Some have debated her talents - claiming that her highest note is nearer F#7, the next note down, and that she achieved it during another performance - but Mariah's ability to enter the whistle register, as it's known, is nonetheless phenomenal.

Carey's speaking voice is relatively low, which explains why she's able to reach deeper notes and sing in husky tones as well as a high, clear soprano. But the whistle register has been something she has worked on for a lifetime. She explained in 1998 that the range is the result of nodules on her vocal cords - normally something that considerably hampers a singer's career, but which Carey uses to "have the high register and the belting register and still be husky".

"A lot of people couldn't sing through the nodules the way I do," she said, "I've learned to sing through my vocal cords. It's a certain part of the cord that not many people use - the very top." She's had the nodules since childhood, and used them then to talk in a "really high whisper", before training herself to sing in a really high whisper, too.

Age has not, however, aided Carey's range. Even some fan sites have noted a new coarseness among her higher belted notes, and a video of her performing her famous festive track, All I Want For Christmas Is You, in December was hardly flattering. And, of course, she reaches her high notes with the aid of a microphone, a tool that is never used by opera singers.
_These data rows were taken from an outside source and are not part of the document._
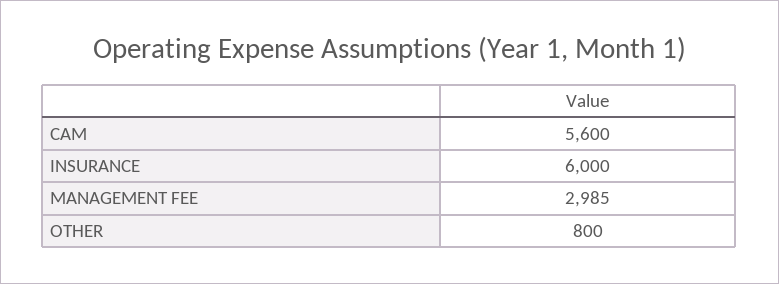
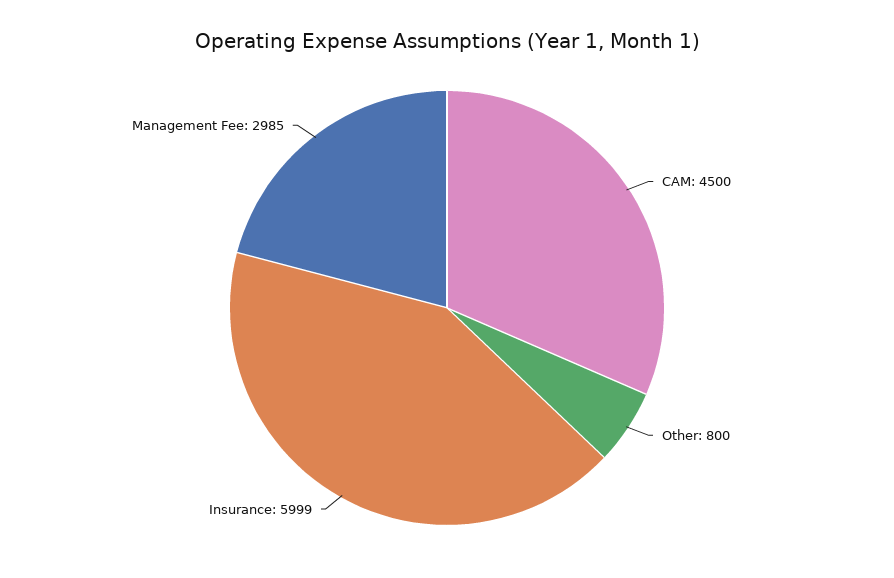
  {
-   "CAM": 5600,
+   "CAM": 4500,
-   "INSURANCE": 6000,
+   "INSURANCE": 5999,
    "MANAGEMENT FEE": 2985,
    "OTHER": 800
  }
In fact, says the Telegraph's opera critic, Rupert Christiansen, anybody who tries to stretch their range as far as Carey without electronic help risks doing permanent damage to their vocal cords. "A singing coach can help you stretch the muscles a bit further," he says. "But you wouldn't want to go too far." But those Colosseum ticket-holders will hardly care. After all, this is a woman who turns a mere band introduction into an octave-spanning show-stealer.